Entrepreneurship is fueled by urgency, by running fast. But, have you ever stopped to check that you’re running in the right direction? Have you ever really considered your business focus?

Our recently published book, Where to Play, features a 3-step guide to help entrepreneurs discover their most valuable market opportunities. However even before this, entrepreneurs must know the precise direction in which they are headed. This is why a business plan must have a clear focus with succinct definition and flexibility. As we all know, business is unpredictable, and things can change at short notice.
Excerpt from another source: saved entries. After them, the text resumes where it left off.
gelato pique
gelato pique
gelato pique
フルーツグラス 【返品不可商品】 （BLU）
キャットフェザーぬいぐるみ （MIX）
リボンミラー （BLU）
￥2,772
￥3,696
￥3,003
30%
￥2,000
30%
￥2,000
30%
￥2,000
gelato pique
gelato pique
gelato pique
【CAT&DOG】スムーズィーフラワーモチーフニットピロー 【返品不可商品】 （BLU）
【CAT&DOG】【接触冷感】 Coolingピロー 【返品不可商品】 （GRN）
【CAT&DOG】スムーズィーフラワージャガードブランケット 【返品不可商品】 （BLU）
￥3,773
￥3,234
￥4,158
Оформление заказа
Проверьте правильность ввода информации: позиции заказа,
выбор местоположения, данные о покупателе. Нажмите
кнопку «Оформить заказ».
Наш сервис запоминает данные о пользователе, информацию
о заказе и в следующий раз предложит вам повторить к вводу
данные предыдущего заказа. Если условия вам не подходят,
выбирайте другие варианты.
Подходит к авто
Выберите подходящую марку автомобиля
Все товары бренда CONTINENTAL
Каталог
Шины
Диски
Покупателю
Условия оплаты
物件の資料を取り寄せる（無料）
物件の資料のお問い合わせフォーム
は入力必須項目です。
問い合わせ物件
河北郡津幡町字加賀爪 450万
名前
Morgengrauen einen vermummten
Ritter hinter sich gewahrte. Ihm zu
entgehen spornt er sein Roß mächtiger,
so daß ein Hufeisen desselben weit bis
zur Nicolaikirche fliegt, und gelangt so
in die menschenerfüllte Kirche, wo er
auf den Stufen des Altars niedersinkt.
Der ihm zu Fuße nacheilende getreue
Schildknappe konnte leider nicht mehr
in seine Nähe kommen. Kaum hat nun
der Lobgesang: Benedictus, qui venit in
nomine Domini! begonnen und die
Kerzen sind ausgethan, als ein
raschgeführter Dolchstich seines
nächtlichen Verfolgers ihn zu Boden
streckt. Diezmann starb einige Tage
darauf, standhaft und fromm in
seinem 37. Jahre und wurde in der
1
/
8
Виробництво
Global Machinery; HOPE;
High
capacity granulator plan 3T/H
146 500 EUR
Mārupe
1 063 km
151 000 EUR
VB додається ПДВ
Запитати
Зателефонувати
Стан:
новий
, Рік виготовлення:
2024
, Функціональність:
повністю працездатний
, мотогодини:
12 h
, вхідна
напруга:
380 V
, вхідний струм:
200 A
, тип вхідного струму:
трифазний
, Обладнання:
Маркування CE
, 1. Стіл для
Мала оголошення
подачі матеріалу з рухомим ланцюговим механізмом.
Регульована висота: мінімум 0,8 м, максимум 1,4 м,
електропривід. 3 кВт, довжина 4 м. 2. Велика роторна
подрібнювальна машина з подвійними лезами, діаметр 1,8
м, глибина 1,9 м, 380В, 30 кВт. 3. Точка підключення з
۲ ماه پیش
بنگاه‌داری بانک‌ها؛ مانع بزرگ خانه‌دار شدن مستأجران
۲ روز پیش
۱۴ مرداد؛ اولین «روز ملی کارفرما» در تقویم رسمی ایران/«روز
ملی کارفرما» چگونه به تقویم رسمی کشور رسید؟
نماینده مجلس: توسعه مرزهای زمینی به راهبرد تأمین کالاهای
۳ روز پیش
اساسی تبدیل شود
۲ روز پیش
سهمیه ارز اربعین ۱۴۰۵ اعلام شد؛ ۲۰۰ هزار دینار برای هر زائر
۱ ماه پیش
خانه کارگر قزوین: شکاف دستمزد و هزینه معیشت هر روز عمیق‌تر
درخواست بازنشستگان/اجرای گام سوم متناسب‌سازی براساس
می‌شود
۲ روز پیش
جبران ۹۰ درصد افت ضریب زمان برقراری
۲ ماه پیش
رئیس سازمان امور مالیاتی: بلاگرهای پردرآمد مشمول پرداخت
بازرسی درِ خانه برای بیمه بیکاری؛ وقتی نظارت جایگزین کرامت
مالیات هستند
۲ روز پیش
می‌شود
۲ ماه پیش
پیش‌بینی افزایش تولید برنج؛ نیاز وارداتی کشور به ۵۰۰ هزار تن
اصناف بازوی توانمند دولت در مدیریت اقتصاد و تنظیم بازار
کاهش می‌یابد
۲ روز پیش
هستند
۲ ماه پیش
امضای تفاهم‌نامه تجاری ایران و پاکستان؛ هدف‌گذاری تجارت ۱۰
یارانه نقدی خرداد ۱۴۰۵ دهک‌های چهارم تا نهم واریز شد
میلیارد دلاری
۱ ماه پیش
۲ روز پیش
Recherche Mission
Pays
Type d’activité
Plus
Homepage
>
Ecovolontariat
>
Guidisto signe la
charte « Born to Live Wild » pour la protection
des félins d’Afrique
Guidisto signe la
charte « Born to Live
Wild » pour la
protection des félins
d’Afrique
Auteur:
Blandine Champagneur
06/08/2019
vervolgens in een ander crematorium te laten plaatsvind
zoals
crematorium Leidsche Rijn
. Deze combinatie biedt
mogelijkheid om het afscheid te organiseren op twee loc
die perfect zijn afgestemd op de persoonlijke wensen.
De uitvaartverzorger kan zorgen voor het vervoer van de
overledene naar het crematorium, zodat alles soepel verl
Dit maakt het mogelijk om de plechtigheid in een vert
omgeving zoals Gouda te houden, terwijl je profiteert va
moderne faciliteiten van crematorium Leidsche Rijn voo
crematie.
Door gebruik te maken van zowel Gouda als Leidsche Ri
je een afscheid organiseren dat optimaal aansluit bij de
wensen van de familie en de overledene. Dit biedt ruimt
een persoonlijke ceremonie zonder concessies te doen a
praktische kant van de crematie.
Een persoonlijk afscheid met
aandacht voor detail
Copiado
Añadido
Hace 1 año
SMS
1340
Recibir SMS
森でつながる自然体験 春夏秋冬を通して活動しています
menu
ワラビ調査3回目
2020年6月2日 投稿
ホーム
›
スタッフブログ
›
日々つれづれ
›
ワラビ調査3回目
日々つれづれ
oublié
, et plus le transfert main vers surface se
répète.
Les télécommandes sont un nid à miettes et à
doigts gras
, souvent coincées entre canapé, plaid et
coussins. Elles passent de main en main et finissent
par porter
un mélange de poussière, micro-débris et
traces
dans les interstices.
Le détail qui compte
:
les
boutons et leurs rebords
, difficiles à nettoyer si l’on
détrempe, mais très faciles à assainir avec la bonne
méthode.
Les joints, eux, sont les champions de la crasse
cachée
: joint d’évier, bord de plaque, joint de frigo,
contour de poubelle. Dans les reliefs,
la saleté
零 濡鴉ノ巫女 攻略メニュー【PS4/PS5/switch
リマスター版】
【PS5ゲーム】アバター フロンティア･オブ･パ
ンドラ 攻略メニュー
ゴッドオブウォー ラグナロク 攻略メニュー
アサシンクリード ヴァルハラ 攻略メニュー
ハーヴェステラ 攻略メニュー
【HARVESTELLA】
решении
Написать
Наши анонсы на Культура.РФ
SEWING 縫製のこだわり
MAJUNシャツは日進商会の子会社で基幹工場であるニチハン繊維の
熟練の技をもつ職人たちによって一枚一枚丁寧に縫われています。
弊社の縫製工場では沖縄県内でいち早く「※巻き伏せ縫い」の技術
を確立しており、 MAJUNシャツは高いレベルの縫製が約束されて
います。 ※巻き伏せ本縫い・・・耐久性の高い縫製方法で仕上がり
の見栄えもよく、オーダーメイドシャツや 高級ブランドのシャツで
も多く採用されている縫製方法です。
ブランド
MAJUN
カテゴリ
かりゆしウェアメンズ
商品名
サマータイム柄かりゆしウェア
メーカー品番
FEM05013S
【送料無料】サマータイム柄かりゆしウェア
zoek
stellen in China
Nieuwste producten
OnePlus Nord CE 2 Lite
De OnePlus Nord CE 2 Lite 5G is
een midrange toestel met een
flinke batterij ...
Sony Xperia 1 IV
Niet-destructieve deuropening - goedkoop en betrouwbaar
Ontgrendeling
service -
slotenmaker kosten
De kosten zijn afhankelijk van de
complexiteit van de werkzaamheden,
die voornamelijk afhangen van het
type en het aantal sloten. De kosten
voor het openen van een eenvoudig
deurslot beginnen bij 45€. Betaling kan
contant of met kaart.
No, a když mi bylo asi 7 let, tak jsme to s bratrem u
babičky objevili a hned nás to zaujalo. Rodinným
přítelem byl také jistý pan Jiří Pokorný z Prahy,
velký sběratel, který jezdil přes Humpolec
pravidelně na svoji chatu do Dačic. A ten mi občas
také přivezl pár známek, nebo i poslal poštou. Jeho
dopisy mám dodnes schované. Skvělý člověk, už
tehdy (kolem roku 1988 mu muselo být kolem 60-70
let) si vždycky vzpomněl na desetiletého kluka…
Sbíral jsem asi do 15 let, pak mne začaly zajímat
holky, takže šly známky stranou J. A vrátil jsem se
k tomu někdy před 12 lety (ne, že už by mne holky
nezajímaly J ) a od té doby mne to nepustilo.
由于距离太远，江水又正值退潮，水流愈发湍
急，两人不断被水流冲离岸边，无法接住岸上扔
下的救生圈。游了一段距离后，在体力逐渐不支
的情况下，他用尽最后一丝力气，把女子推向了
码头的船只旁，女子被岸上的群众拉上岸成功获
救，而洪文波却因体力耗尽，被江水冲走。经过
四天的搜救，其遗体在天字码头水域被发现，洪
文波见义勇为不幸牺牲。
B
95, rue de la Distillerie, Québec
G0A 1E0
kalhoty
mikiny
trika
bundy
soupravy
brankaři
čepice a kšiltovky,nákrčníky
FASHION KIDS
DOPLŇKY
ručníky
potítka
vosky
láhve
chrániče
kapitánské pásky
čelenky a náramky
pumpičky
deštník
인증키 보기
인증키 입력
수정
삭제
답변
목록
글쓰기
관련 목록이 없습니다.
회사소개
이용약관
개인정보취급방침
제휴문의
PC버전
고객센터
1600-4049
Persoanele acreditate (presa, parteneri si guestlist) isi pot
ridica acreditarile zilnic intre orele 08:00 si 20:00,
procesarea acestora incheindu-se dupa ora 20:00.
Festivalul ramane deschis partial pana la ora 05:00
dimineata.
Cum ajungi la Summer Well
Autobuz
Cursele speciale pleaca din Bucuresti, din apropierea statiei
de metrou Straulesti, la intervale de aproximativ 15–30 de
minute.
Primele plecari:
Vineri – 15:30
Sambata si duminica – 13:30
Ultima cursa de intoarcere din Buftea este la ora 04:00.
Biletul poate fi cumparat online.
Bumps in the road are par for the course, and entrepreneurs need to be prepared to adjust their way of thinking to ensure maximum success.

There are many tools out there that entrepreneurs find helpful in guiding themselves through the challenges. Using the Market Opportunity Navigator, you can structure your thoughts and create a strategy to ensure focus.

Of course, flexibility and changing the structure of your plan is challenging. It is difficult for us to convince ourselves that our original plan may not be the best one. Entrepreneur Paul Graham says that, “You have to be prepared to see the better idea when it arrives. And the hardest part of that is often discarding your old idea”. So how do we mentally prepare for this eventuality? Here are 3 tips to help you make this mental change.

  • Cognitive flexibility
  • Backup plan
  • Keeping options open

Cognitive flexibility

Cognitive flexibility is the mental ability to switch between thinking about two different concepts, and to think about multiple concepts simultaneously. This is what gives us the power to let go and accept change. In order for this to occur, additional strategies should be identified so that we have alternative options, which may be necessary in the future.

Backup plan

What is your Plan B? What will you do if your initial plan proves unsuccessful? The best back up plans are less risky, and should give you the confidence to let go of Plan A if necessary.

Keeping options open

Keeping your options open is, in other words, maximum flexibility and being open to change. Be aware that Plan A may not succeed as expected, and as such reduce expectations.

The most important thing to remember is that your first plan may not always be your last, and that your success may not be achieved the way you originally planned. Or as Scottish National Poet, Robert Burns wrote, “The best-laid plans of mice and men do often go awry.”